Dalam suatu kotbah di bawah tema “The Power of Choice”, pendeta ini mengawalinya dengan sepotong kalimat: “Jangan berpikir bahwa nasib atau kekekalan sudah ditentukan oleh Allah.” Selanjutnya, dikatakan olehnya: “Kekekalan ditentukan oleh manusia itu sendiri, bahkan nyaris mutlak.”
Demikian pendeta ini melontarkan semacam keyakinan yang bagi saya, implikasinya sangat vital terhadap pondasi iman kristen. Maksud saya, bahwa inti iman kristen mengacu kepada kehidupan kekal dikatakan itu bergantung pada manusia justru menghilangkan signifikansi kekristenan itu sendiri dibandingkan dengan iman-iman agama lain. Itu seperti memindahkan rumah dari yang dibangun di atas pondasi batu karang ke atas hamparan pasir pantai.
Sebagai awam saya memang tidak kompeten menilai doktrin mana yang sungguh-sungguh alkitabiah di antara Calvin dan Arminius. Namun satu hal dapat dipastikan tidak satu orang pun yang lahir dan akan lahir ke dunia fana ini memiliki potensi pada dirinya untuk meraih sesuatu yang di luar jangkauannya seperti kehidupan. Setiap orang pada dasarnya sedang hanyut dalam arus dosa menuju lautan kelam kematian. Tidak ada pilihan sebab tidak satupun orang dapat memilih untuk menolak kebinasaan. Semua akan mati dan tidak satupun orang punya kuasa untuk memilih tetap survive di permukaan bumi ini.
Jadi jika yang dimaksudkan dengan ‘kekekalan’ oleh pendeta ini, adalah hidup baka, mana boleh hal itu mungkin sementara mempertahankan hidup fana saja tidak mungkin. Ini realitas manusia. Ya baiklah mungkin kalimat itu bisa dterima juga. Kekekalan ditawarkan, lalu manusia yang menentukan terima atau menolak. Tetapi bukan itu esensi kehidupan karena kehidupan itu sendiri adalah hak prerogatif Allah. Kalau Tuhan Allah tidak menawarkan, terus manusia mau pilih apa?

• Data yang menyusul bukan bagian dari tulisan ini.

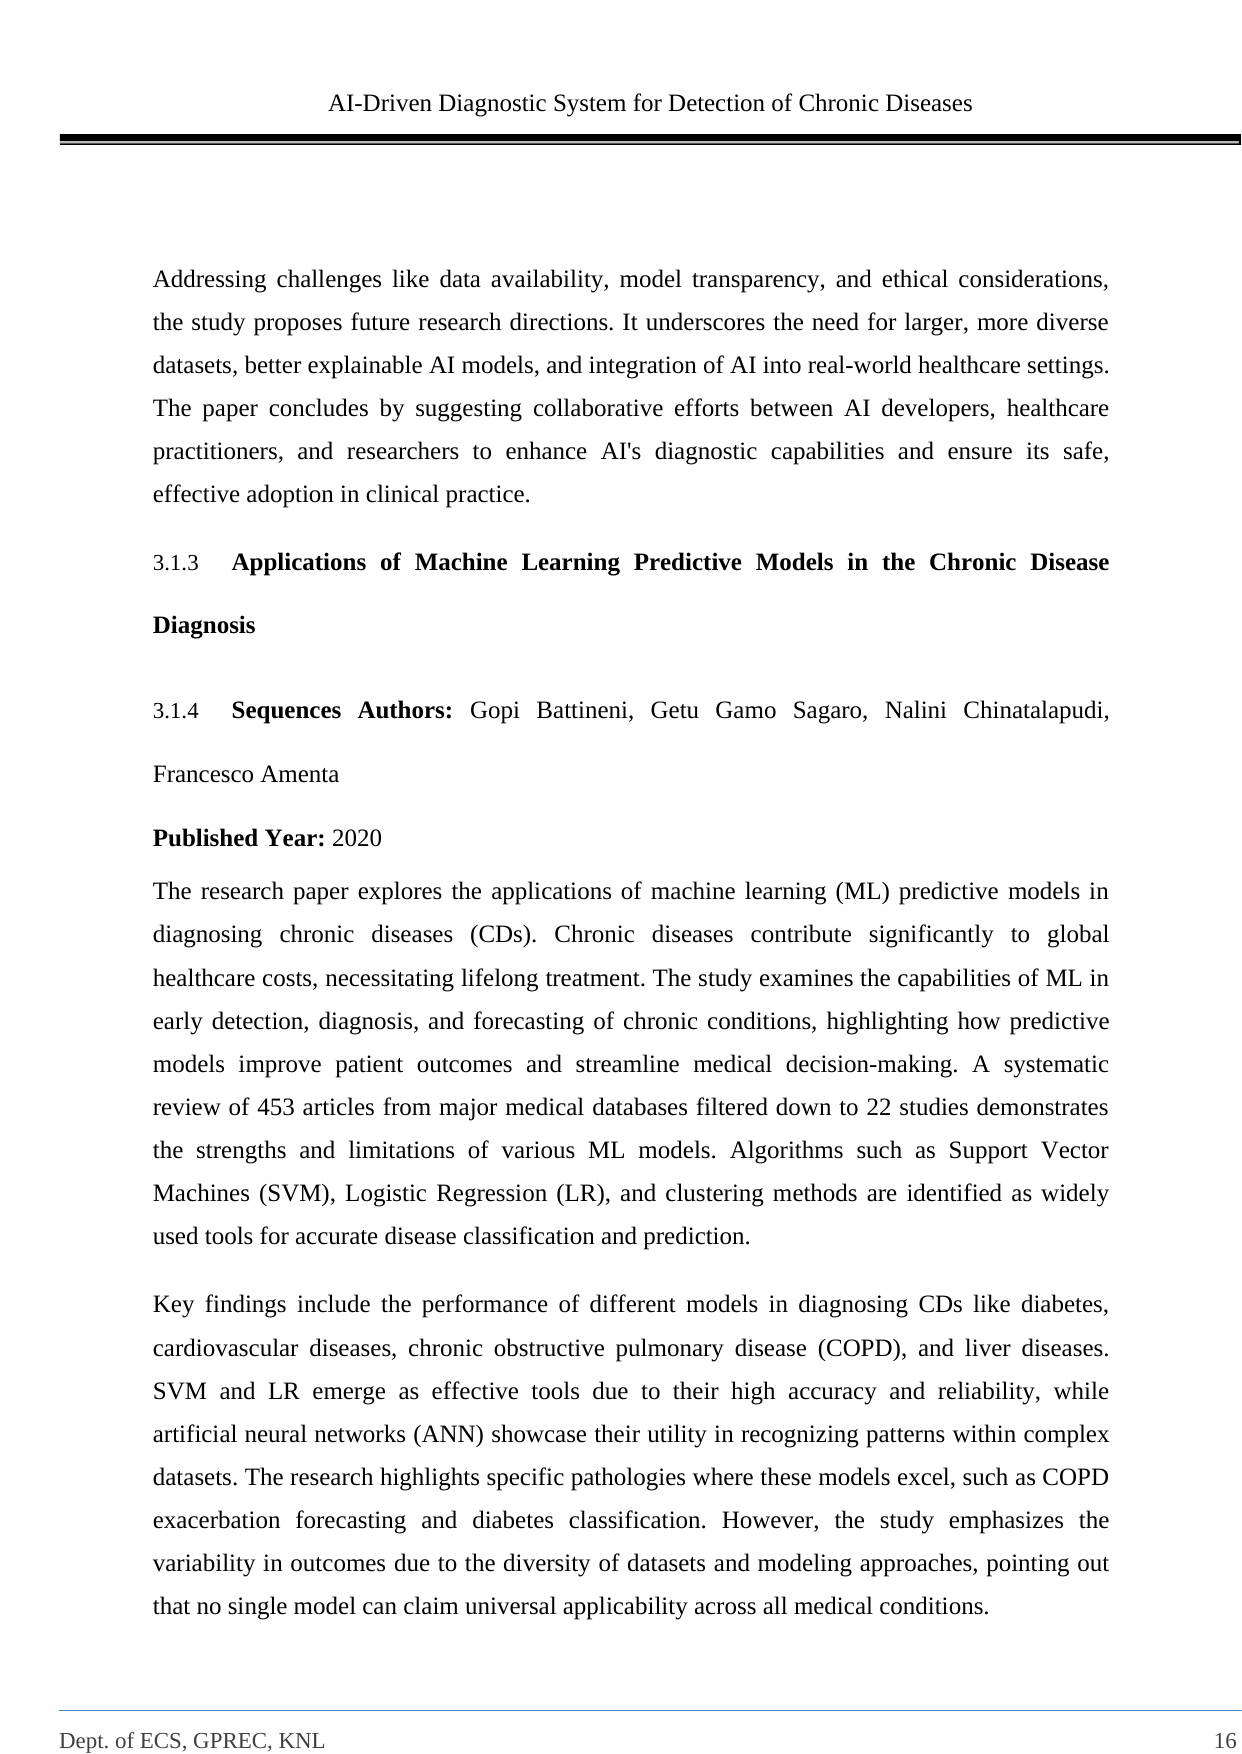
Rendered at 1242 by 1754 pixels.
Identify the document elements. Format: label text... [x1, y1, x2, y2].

text The research paper explores the applications of machine learning (ML) predictive models in diagnosing chronic diseases (CDs). Chronic diseases contribute significantly to global healthcare costs, necessitating lifelong treatment. The study examines the capabilities of ML in early detection, diagnosis, and forecasting of chronic conditions, highlighting how predictive models improve patient outcomes and streamline medical decision-making. A systematic review of 453 articles from major medical databases filtered down to 22 studies demonstrates the strengths and limitations of various ML models. Algorithms such as Support Vector Machines (SVM), Logistic Regression (LR), and clustering methods are identified as widely used tools for accurate disease classification and prediction. [153, 876, 1110, 1250]
picture [59, 134, 1241, 145]
text Published Year: 2020 [153, 823, 1110, 851]
text Addressing challenges like data availability, model transparency, and ethical considerations, the study proposes future research directions. It underscores the need for larger, more diverse datasets, better explainable AI models, and integration of AI into real-world healthcare settings. The paper concludes by suggesting collaborative efforts between AI developers, healthcare practitioners, and researchers to enhance AI's diagnostic capabilities and ensure its safe, effective adoption in clinical practice. [153, 264, 1110, 508]
list Sequences Authors: Gopi Battineni, Getu Gamo Sagaro, Nalini Chinatalapudi, Francesco Amenta [153, 695, 1110, 787]
text Key findings include the performance of different models in diagnosing CDs like diabetes, cardiovascular diseases, chronic obstructive pulmonary disease (COPD), and liver diseases. SVM and LR emerge as effective tools due to their high accuracy and reliability, while artificial neural networks (ANN) showcase their utility in recognizing patterns within complex datasets. The research highlights specific pathologies where these models excel, such as COPD exacerbation forecasting and diabetes classification. However, the study emphasizes the variability in outcomes due to the diversity of datasets and modeling approaches, pointing out that no single model can claim universal applicability across all medical conditions. [153, 1289, 1110, 1620]
list Applications of Machine Learning Predictive Models in the Chronic Disease Diagnosis [153, 547, 1110, 639]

Bagi saya jelas, kehidupan adalah pemberian mutlak dari Tuhan Allah. Allah memelihara dan memberi jaminan kehidupan itu tetap terjaga dan eksis sepanjang Dia menghendakinya. Untuk itu Dia, dengan perantaraan RohNya, terus-menerus mencondongkan hati nurani dan jiwa manusia kepada diriNya. Manusia hanya tinggal dengan sadar merelakan diri mengikuti aliranNya, sambil mengisi kehidupannya dengan karya. Disitulah iman ambil peranan. Oleh iman, orang benar hidup.
Cilakanya, jiwa manusia banyak dalih bahkan sejak di awal kejatuhannya. Ketika orang memaksimalkan karyanya, ia malah kehilangan hakekat hidup. Ketika orang menyia-nyiakan kehidupan, kedaulatan Allah-lah yang dibikin sasaran polemik. Padahal manusia sendiri itulah yang lupa memahami the power of choice -nya.

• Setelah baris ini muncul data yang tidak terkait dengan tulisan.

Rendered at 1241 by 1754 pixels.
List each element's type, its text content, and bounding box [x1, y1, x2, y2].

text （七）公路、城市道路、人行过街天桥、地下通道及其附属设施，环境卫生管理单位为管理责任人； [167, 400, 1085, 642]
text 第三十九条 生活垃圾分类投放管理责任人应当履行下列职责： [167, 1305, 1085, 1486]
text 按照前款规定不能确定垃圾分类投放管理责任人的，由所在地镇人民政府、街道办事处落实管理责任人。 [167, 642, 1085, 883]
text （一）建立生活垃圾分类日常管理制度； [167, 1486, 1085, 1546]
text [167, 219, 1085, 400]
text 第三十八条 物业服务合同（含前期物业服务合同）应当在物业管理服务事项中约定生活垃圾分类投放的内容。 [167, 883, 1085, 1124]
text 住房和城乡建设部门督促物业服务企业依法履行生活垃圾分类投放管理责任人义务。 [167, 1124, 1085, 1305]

Hak memilih dianugerahi oleh Allah ke dalam diri manusia supaya manusia sadar betapa agung dan mulia Allah itu; supaya manusia dengan kebebasannya sendiri tunduk di hadiratNya. Bagi saya, tidak ada kuasa apapun di dalam hak untuk memilih, kecuali semacam mandat saja. Silahkan saja memilih, dan memang harus memilih, tetapi jangan kira hasilnya akan sesuai yang dibayangkan. Lalu, bukankah itu seolah main-main saja? Tentu tidak, justru itu menunjukkan bahwa di dalam kehidupan ini ada rencana Allah yang jauh lebih berharga. “Jikalau bukan TUHAN yang membangun rumah, sia-sialah usaha orang yang membangunnya; jikalau bukan TUHAN yang mengawal kota, sia-sialah pengawal berjaga-jaga.” Hanya di dalam Allah, ada jaminan dan kepastian yang dapat diandalkan. Di luar Dia, apapun menjadi goyah dan tidak teguh kokoh. Lagi-lagi di situlah iman orang benar ambil peranan. Menikmati hidup sambil bersiaga berpartisipasi kemana Tuhan menuntun arah hidup ini. Melewati suka dan duka, tetap percaya, tetap berkarya dan tetap memiliki pengharapan. Tidak tergelincir menjadi jahat, penuh amarah dan benci, sumpah serapah dan caci maki.
Baiklah, ini posting seharusnya memang hanya ungkapan rasa gelisah saja terhadap kalimat seorang pendeta. Terimakasih ya, bagi yang sudah membaca.